The headline fixes address three areas: Cargo's HTTP client, a miscompilation in MIR optimization, and three security vulnerabilities in libssh2 — a dependency compiled into Cargo.
Cargo HTTP Retries and Timeouts
One of the most user-facing fixes in Rust 1.96.1 involves Cargo's HTTP client. In certain network conditions — flaky Wi-Fi, proxy timeouts, or rate-limited registries — Cargo would fail to retry requests when it should have. The result: spurious build failures on CI pipelines and developer machines alike.

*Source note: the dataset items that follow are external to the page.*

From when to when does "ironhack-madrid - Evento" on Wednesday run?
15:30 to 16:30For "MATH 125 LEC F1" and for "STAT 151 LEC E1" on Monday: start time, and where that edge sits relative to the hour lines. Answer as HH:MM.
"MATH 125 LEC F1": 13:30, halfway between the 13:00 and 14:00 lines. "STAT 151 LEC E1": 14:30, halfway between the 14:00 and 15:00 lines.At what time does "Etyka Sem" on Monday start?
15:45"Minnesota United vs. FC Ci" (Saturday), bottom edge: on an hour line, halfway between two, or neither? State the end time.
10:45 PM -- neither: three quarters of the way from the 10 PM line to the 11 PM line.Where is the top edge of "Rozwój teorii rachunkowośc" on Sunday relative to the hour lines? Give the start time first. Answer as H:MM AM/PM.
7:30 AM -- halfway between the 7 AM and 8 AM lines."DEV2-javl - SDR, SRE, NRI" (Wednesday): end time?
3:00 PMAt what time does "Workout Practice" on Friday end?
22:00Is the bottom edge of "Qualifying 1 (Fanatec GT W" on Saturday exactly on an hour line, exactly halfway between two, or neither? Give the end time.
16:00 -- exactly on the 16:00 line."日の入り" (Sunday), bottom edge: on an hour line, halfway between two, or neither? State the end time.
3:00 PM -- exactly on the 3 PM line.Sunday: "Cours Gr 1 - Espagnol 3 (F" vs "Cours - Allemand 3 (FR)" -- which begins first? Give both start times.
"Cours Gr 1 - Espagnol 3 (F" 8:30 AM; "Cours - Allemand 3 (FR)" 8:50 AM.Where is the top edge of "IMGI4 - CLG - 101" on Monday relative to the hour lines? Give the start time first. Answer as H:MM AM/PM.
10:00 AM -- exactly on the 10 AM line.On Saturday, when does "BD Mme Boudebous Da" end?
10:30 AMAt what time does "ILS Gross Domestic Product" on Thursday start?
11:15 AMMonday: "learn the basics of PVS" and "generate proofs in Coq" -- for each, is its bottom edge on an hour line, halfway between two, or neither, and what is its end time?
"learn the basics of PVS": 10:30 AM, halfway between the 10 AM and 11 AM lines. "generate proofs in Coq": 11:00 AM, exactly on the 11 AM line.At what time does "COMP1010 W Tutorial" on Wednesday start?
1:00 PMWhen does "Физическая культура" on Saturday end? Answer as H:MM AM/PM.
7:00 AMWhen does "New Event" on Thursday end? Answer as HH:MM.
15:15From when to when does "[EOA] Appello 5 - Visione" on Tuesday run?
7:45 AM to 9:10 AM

The fix ensures that Cargo properly retries failed HTTP requests with appropriate backoff, and respects timeout configurations more strictly. Developers working in environments with unreliable connectivity should see a noticeable reduction in "failed to fetch" errors.
MIR Miscompilation Fix
A more subtle but critical fix lands in the compiler's Mid-level Intermediate Representation optimization pass. The bug could produce incorrect machine code in certain edge cases involving borrow-checker elision and inlining. While the Rust team's testing suggests the miscompilation was rare in practice, its consequences — undefined behavior from safe code — made it a high-priority item.
The fix was reviewed extensively and includes regression guards in the compiler test suite to prevent similar issues from surfacing in future releases.
Security Patches in libssh2
Three CVEs affecting libssh2 — the library Cargo uses for Git-over-SSH operations — have been patched in this release. These include a use-after-free in the SSH channel handling code and two additional memory corruption issues in packet parsing.
These vulnerabilities could potentially be exploited by a malicious Git server when fetching dependencies over SSH. Users relying on HTTPS-based registries — the default for crates.io — are less exposed, but the Rust team recommends upgrading regardless.
How to Update
If you have Rust installed via rustup, updating is straightforward:
rustup update stable
This will bring you to Rust 1.96.1. Verify your version with rustc --version, which should report rustc 1.96.1.
For those managing Rust through package managers, binaries should appear on the official download page shortly. The full changelog is available on the Rust GitHub repository and the official blog.